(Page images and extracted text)
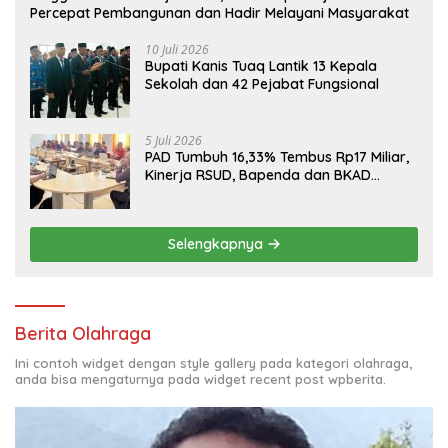
Percepat Pembangunan dan Hadir Melayani Masyarakat
10 Juli 2026
Bupati Kanis Tuaq Lantik 13 Kepala
Sekolah dan 42 Pejabat Fungsional
5 Juli 2026
PAD Tumbuh 16,33% Tembus Rp17 Miliar,
Kinerja RSUD, Bapenda dan BKAD
Sangat Memuaskan
Selengkapnya
Berita Olahraga
Ini contoh widget dengan style gallery pada kategori olahraga,
anda bisa mengaturnya pada widget recent post wpberita.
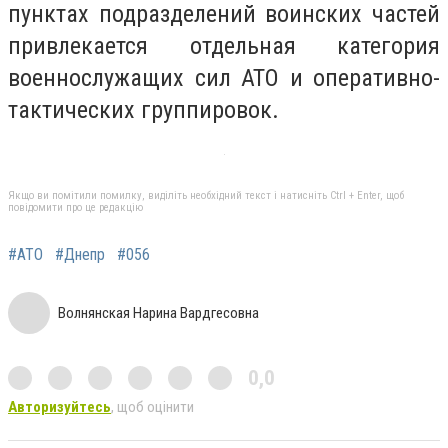
пунктах подразделений воинских частей
привлекается отдельная категория
военнослужащих сил АТО и оперативно-
тактических группировок.
Якщо ви помітили помилку, виділіть необхідний текст і натисніть Ctrl + Enter, щоб
повідомити про це редакцію
#АТО
#Днепр
#056
Волнянская Нарина Вардгесовна
0,0
Авторизуйтесь
, щоб оцінити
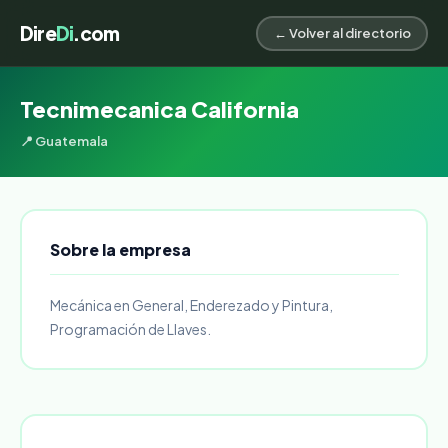
Dire
Di
.com
← Volver al directorio
Tecnimecanica California
📍 Guatemala
Sobre la empresa
Mecánica en General, Enderezado y Pintura,
Programación de Llaves.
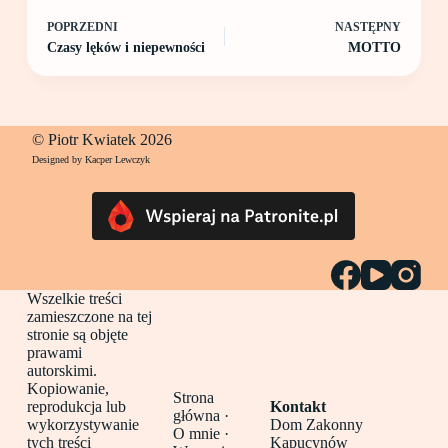
POPRZEDNI
NASTĘPNY
Czasy lęków i niepewności
MOTTO
© Piotr Kwiatek 2026
Designed by Kacper Lewczyk
Wszelkie treści
zamieszczone na tej
stronie są objęte
prawami
autorskimi.
Kopiowanie,
Strona
reprodukcja lub
Kontakt
główna
·
wykorzystywanie
Dom Zakonny
O mnie ·
tych treści
Kapucynów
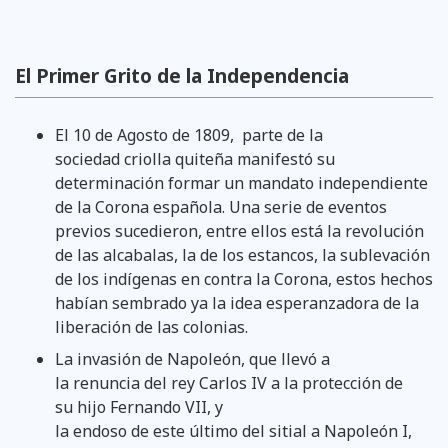
El Primer Grito de la Independencia
El 10 de Agosto
de 1809, parte de la
sociedad criolla quiteña manifestó su
determinación formar un mandato independiente
de la Corona española. Una serie de eventos
previos sucedieron, entre ellos está la revolución
de las alcabalas, la de los estancos, la sublevación
de los indígenas en contra la Corona, estos hechos
habían sembrado ya la idea esperanzadora de la
liberación de las colonias.
La invasión de Napoleón, que llevó a
la renuncia del rey Carlos IV a la protección de
su hijo Fernando VII, y
la endoso de este último del sitial a Napoleón I,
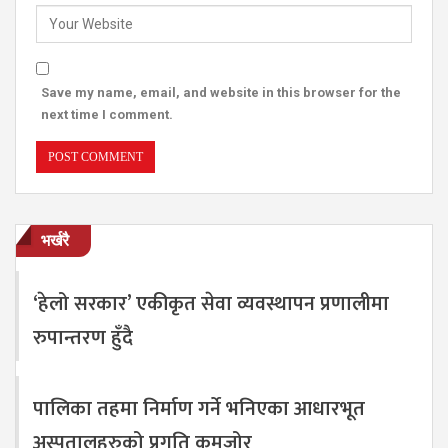
Save my name, email, and website in this browser for the
next time I comment.
भर्खरै
‘हेलो सरकार’ एकीकृत सेवा व्यवस्थापन प्रणालीमा
रुपान्तरण हुँदै
पालिका तहमा निर्माण गर्ने भनिएका आधारभूत
अस्पतालहरुको प्रगति कमजोर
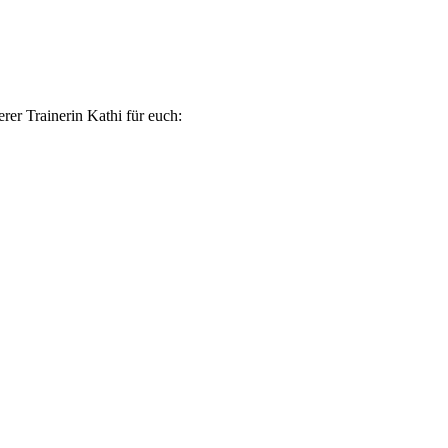
er Trainerin Kathi für euch:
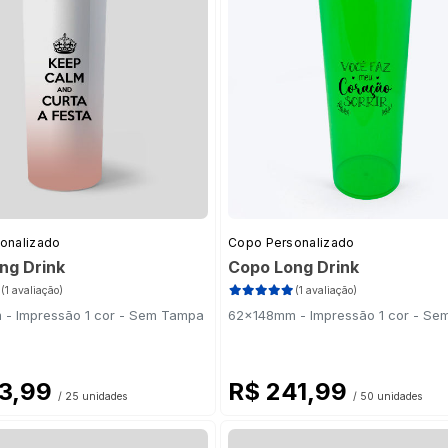
onalizado
Copo Personalizado
ng Drink
Copo Long Drink
(1 avaliação)
(1 avaliação)
- Impressão 1 cor - Sem Tampa
62x148mm - Impressão 1 cor - S
93,99
R$ 241,99
/ 25 unidades
/ 50 unidades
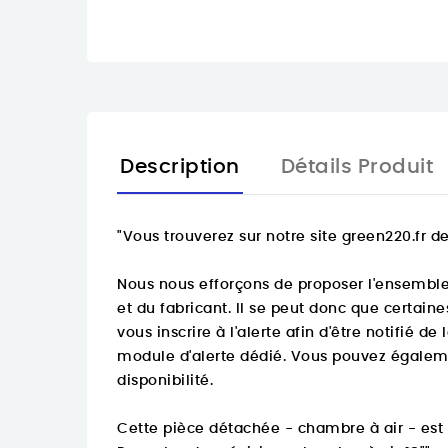
Description
Détails Produit
"
Vous trouverez sur notre site green220.fr
Nous nous efforçons de proposer l'ensemble 
et du fabricant. Il se peut donc que certain
vous inscrire à l'alerte afin d'être notifié d
module d'alerte dédié. Vous pouvez égaleme
disponibilité.
Cette pièce détachée - chambre à air - est d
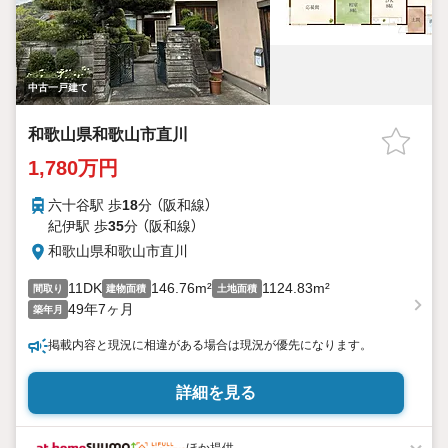
中古一戸建て
和歌山県和歌山市直川
1,780万円
六十谷駅 歩
18
分 （阪和線）
紀伊駅 歩
35
分 （阪和線）
和歌山県和歌山市直川
11DK
146.76m²
1124.83m²
間取り
建物面積
土地面積
49年7ヶ月
築年月
掲載内容と現況に相違がある場合は現況が優先になります。
詳細を見る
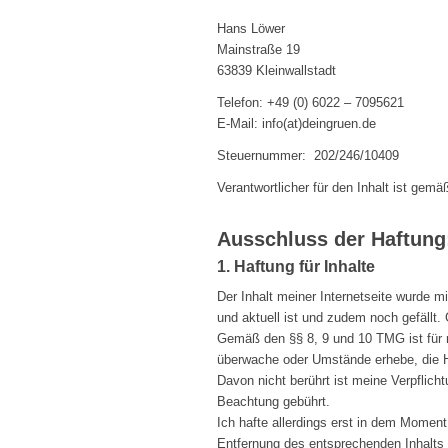
Hans Löwer
Mainstraße 19
63839 Kleinwallstadt
Telefon: +49 (0) 6022 – 7095621
E-Mail: info(at)deingruen.de
Steuernummer: 202/246/10409
Verantwortlicher für den Inhalt ist gem
Ausschluss der Haftung
1. Haftung für Inhalte
Der Inhalt meiner Internetseite wurde mi
und aktuell ist und zudem noch gefällt. 
Gemäß den §§ 8, 9 und 10 TMG ist für mi
überwache oder Umstände erhebe, die H
Davon nicht berührt ist meine Verpflic
Beachtung gebührt.
Ich hafte allerdings erst in dem Momen
Entfernung des entsprechenden Inhalt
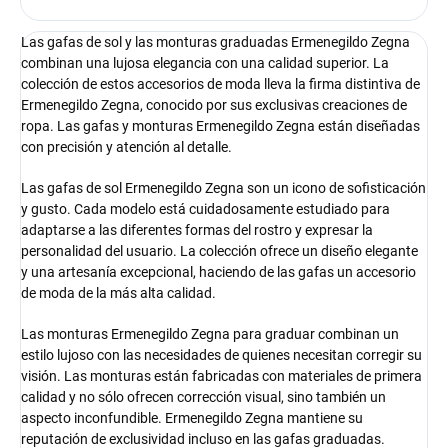
Las gafas de sol y las monturas graduadas Ermenegildo Zegna
combinan una lujosa elegancia con una calidad superior. La
colección de estos accesorios de moda lleva la firma distintiva de
Ermenegildo Zegna, conocido por sus exclusivas creaciones de
ropa. Las gafas y monturas Ermenegildo Zegna están diseñadas
con precisión y atención al detalle.
Las gafas de sol Ermenegildo Zegna son un icono de sofisticación
y gusto. Cada modelo está cuidadosamente estudiado para
adaptarse a las diferentes formas del rostro y expresar la
personalidad del usuario. La colección ofrece un diseño elegante
y una artesanía excepcional, haciendo de las gafas un accesorio
de moda de la más alta calidad.
Las monturas Ermenegildo Zegna para graduar combinan un
estilo lujoso con las necesidades de quienes necesitan corregir su
visión. Las monturas están fabricadas con materiales de primera
calidad y no sólo ofrecen corrección visual, sino también un
aspecto inconfundible. Ermenegildo Zegna mantiene su
reputación de exclusividad incluso en las gafas graduadas.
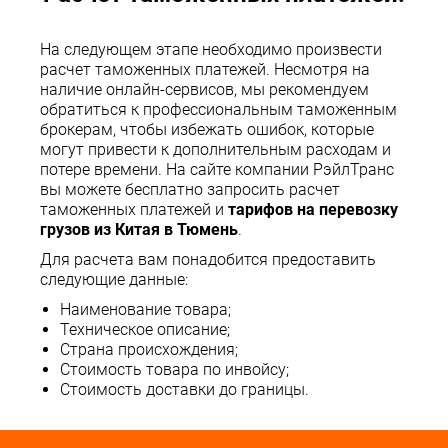
На следующем этапе необходимо произвести
расчет таможенных платежей. Несмотря на
наличие онлайн-сервисов, мы рекомендуем
обратиться к профессиональным таможенным
брокерам, чтобы избежать ошибок, которые
могут привести к дополнительным расходам и
потере времени. На сайте компании РэйлТранс
вы можете бесплатно запросить расчет
таможенных платежей и
тарифов на перевозку
грузов из Китая в Тюмень
.
Для расчета вам понадобится предоставить
следующие данные:
Наименование товара;
Техническое описание;
Страна происхождения;
Стоимость товара по инвойсу;
Стоимость доставки до границы.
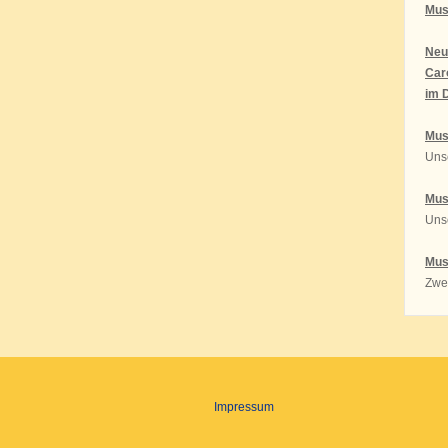
Mus
Neu
Car
im 
Mus
Uns
Mus
Unse
Mus
Zwe
Impressum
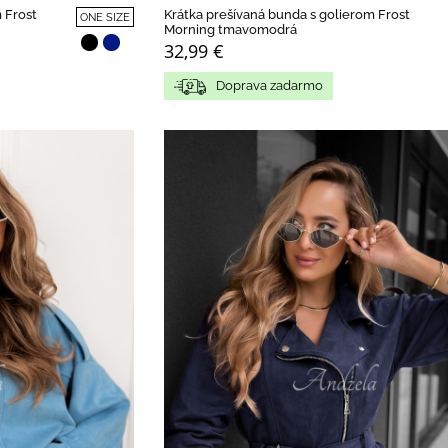
 Frost
Krátka prešívaná bunda s golierom Frost
ONE SIZE
Morning tmavomodrá
32,99 €
Doprava zadarmo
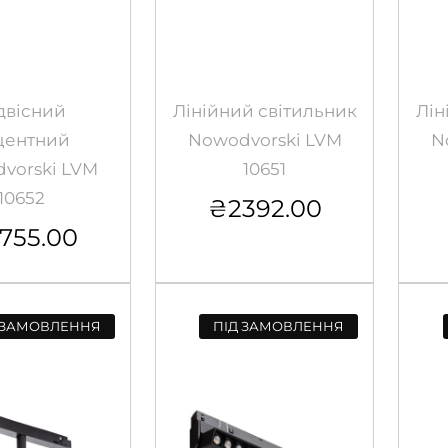
двісний
Лінійний світильник
Лін
центний
Nowodvorski LVM
N
vorski LVM
10651
10652
₴
2392.00
755.00
 ЗАМОВЛЕННЯ
ПІД ЗАМОВЛЕННЯ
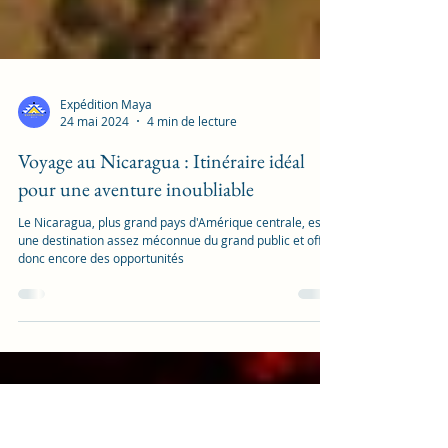
Expédition Maya
24 mai 2024
4 min de lecture
Voyage au Nicaragua : Itinéraire idéal
pour une aventure inoubliable
Le Nicaragua, plus grand pays d'Amérique centrale, est
une destination assez méconnue du grand public et offre
donc encore des opportunités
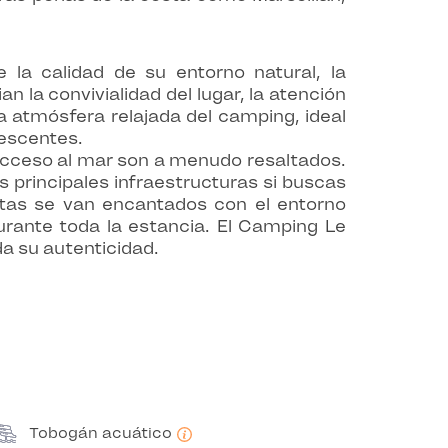
la calidad de su entorno natural, la
n la convivialidad del lugar, la atención
a atmósfera relajada del camping, ideal
lescentes.
de acceso al mar son a menudo resaltados.
 principales infraestructuras si buscas
tas se van encantados con el entorno
durante toda la estancia. El Camping Le
da su autenticidad.
Tobogán acuático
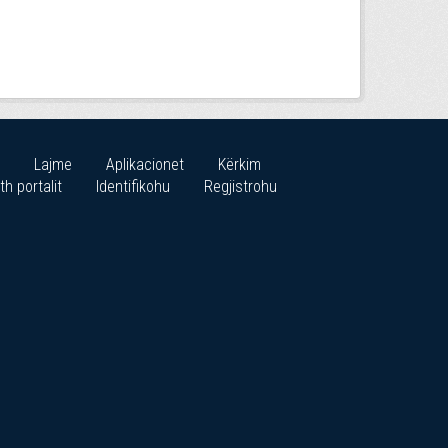
Lajme
Aplikacionet
Kërkim
th portalit
Identifikohu
Regjistrohu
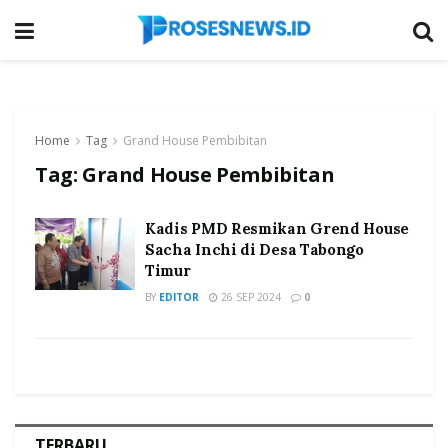
Home
Tag
Grand House Pembibitan
Tag:
Grand House Pembibitan
Kadis PMD Resmikan Grend House
Sacha Inchi di Desa Tabongo
Timur
BY
EDITOR
26 SEP 2024
0
TERBARU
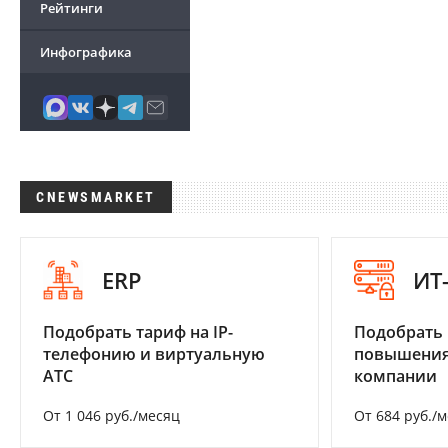
Рейтинги
Инфографика
CNEWSMARKET
ERP
ИТ
Подобрать тариф на IP-
Подобрать
телефонию и виртуальную
повышения
АТС
компании
От 1 046 руб./месяц
От 684 руб./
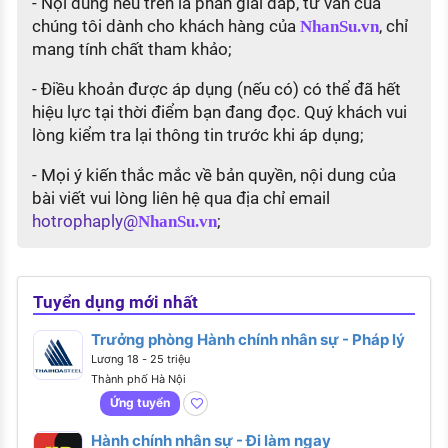
- Nội dung nêu trên là phần giải đáp, tư vấn của
chúng tôi dành cho khách hàng của
, chỉ
NhanSu.vn
mang tính chất tham khảo;
- Điều khoản được áp dụng (nếu có) có thể đã hết
hiệu lực tại thời điểm bạn đang đọc. Quý khách vui
lòng kiểm tra lại thông tin trước khi áp dụng;
- Mọi ý kiến thắc mắc về bản quyền, nội dung của
bài viết vui lòng liên hệ qua địa chỉ email
hotrophaply@
;
NhanSu.vn
Tuyển dụng mới nhất
Trưởng phòng Hành chính nhân sự - Pháp lý
Lương 18 - 25 triệu
Thành phố Hà Nội
Ứng tuyển
Hành chính nhân sự - Đi làm ngay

WHAT NEEDS TO BE DONE:
Could you give the number of lines in the entries that contain the string "Copo"? Only the number, please.

EXERCISE SOLUTION:
2